Which brings me to Jay Stringer's blog post about his recent resignation from the board of Bouchercon. Give it a read. It's vague at points, but what it's about is how difficult it is to change things when you feel sorry for people who are adults and should know how to behave. I believe in second chances, but you don't get those while you are still on your first chance, like Louis CK. Or the sex offender than Shane Black keeps casting in his movies, a friend of his who was caught trying to set up a meet for sex with a 14 year old girl. I actually have more sympathy for that guy, because he served jail time so his first chance thus ended. I respect Olivia Munn for speaking up--at minimum, there should have been protocols in place to keep him away from any minors on the set of The Predator. (You can't make this up.) Hollywood sucks at this: Victor Salva raped a boy on set, whose family was then sued by Francis Ford Coppola's production company. Salva then was allowed to make creepy teen-obsessed movies like the Jeepers Creepers flicks.

And this isn't "virtuous reading" or whatever the status quo ding-dongs want to call it. You want to read a book by a stalker creep, go right ahead! But don't ignore the victims who say they were harassed by men who are then allowed to attend your convention because you have a "policy." I'm not sure how this policy is enforced. I saw one drunken writer dragged out of Noir at the Bar by hotel security after he nearly got the event shut down. At Thrillerfest, they have convention staff who wear shirts labeled SECURITY and that made me think twice about trying to enter the signing line for George R.R. Martin a second time. It probably keeps the thigh massaging stalker creepos from behaving badly. Women attendees of Thrillerfest haven't spoken out. I'll ask friends who attended and see what they thought. Anyway, Bouchercon was a good time this year. There were some problematic issues with a panel, but I will leave the telling to those who were there.
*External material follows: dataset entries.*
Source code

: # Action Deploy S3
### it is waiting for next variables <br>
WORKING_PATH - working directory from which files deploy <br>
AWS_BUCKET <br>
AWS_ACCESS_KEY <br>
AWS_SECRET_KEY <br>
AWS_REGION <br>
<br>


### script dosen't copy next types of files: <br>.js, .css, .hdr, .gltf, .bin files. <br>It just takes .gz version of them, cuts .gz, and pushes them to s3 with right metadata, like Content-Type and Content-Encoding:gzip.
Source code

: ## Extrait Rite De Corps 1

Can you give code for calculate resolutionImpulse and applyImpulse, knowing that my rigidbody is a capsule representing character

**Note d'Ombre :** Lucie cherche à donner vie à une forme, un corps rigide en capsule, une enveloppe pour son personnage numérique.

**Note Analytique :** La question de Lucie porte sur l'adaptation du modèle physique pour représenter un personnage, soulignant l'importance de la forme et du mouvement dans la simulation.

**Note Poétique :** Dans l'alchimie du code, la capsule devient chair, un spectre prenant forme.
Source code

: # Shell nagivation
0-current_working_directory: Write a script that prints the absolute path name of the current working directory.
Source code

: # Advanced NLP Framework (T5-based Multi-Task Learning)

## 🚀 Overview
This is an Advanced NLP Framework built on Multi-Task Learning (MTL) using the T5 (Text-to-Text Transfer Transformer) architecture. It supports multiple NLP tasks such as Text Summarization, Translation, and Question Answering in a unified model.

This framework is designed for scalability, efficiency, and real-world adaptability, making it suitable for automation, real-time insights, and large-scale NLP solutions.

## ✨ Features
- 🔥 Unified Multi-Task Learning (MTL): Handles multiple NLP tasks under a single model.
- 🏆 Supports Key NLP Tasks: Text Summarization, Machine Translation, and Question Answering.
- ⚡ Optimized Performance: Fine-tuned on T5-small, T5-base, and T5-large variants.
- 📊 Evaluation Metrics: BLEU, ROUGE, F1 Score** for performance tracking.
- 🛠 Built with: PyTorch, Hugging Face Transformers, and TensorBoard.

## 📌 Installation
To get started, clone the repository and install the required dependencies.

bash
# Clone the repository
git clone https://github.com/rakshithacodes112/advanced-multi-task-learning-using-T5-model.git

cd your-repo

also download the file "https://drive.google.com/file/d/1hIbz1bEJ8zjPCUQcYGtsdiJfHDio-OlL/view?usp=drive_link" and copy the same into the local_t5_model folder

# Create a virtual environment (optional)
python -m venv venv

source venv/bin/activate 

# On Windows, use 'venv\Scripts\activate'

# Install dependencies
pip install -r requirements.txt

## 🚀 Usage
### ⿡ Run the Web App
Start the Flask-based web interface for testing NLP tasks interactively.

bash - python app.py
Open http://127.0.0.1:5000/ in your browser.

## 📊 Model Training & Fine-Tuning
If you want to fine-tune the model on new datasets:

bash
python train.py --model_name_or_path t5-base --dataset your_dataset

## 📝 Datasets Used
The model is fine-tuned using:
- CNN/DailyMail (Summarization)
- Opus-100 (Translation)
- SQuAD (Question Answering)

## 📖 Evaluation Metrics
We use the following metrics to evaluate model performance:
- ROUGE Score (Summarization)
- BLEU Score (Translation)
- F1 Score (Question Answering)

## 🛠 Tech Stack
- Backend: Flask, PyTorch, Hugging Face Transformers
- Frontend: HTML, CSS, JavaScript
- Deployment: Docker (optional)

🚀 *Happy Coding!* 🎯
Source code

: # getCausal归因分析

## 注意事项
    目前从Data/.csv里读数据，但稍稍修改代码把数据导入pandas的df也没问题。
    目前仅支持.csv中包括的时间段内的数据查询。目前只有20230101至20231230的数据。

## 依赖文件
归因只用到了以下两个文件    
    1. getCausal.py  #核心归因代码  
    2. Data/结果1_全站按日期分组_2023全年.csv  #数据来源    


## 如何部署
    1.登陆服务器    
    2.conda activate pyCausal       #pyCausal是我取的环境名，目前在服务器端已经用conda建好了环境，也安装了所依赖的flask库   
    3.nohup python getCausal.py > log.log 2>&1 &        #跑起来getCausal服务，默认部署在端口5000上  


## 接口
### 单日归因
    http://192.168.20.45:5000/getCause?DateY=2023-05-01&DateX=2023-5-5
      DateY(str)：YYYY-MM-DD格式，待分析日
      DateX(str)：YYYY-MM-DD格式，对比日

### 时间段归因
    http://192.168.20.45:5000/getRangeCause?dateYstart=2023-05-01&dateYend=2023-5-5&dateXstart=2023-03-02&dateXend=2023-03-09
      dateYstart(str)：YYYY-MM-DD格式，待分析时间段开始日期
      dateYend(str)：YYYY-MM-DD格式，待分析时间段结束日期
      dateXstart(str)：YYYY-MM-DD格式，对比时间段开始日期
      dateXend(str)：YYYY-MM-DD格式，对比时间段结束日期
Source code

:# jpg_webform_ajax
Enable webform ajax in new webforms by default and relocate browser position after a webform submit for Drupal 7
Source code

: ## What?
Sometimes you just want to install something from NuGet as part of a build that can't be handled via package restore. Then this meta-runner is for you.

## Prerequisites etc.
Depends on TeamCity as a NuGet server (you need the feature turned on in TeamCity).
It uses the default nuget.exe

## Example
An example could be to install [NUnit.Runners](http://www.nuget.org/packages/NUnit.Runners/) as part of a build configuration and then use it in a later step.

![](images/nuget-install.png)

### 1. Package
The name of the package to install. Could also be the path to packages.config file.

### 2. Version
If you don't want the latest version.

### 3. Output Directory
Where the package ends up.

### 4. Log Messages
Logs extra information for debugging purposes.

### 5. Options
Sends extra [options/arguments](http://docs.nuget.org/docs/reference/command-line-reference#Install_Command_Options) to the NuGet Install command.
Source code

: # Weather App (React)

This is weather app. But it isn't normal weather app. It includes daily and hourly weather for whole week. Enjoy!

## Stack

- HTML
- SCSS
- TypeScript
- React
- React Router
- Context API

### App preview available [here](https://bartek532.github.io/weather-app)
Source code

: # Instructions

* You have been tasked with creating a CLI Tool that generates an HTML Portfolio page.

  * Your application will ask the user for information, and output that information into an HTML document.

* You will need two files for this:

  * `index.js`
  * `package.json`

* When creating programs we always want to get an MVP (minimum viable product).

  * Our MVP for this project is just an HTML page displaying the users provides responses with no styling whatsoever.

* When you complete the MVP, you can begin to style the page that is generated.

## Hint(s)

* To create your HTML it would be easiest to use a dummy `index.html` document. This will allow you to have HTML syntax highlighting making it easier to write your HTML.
Kellye Garrett made a great speech when accepting her Anthony Award for best debut novel, for Hollywood Homicide. She read Frankie Bailey's statistics for how many nonwhite, non-straight writers have been published in the mystery/crime field in the U.S. That number is 177, and it is mindnumbing. 177, all time. She won the debut Anthony, Attica Locke won for best novel (Bluebird, Bluebird is great and deserved it), Gary Phillips won best anthology for The Obama Inheritance. And what she said afterward stands--"we need to stop looking at diversity as a trend, and make it the status quo." And she's right. Color, creed, gender and orientation, and as I'm known to pipe about, class, as most crime fiction comes from a very bourgeois middle-class perspective where we sneer at the lower class or revel in their squalor. The Anthonys last week were a good start.

I'm looking forward to Left Coast Crime this year. I am told they mixed panels last year, with seasoned pros, rookies, midlisters, noir, thriller, cozy, traditional writers all together like we're a community. It viewed askance, but the feedback from writers and readers has been positive. So I am going to LCC next year, to give them a shot. I have been going to Bouchercon for 8 years, and while I am grateful for the work of all the people involved, I keep seeing the same panels with the same people. I was miffed that I wasn't on the criminals in fiction panel with my buddy Josh Stallings, but that's the only panel I've seen him on. I've moderated cozy vs noir, sex & violence... but I see the same people, except at the bar. Bouchercon is much bigger and there are many panels, but sometimes it feels like the titles are what change most. Here's a great interview with Octavia Butler where she complains about being on "the race panel" for 20 years at SF conventions (most of which have since learned to mix up panels so readers are introduced to new writers).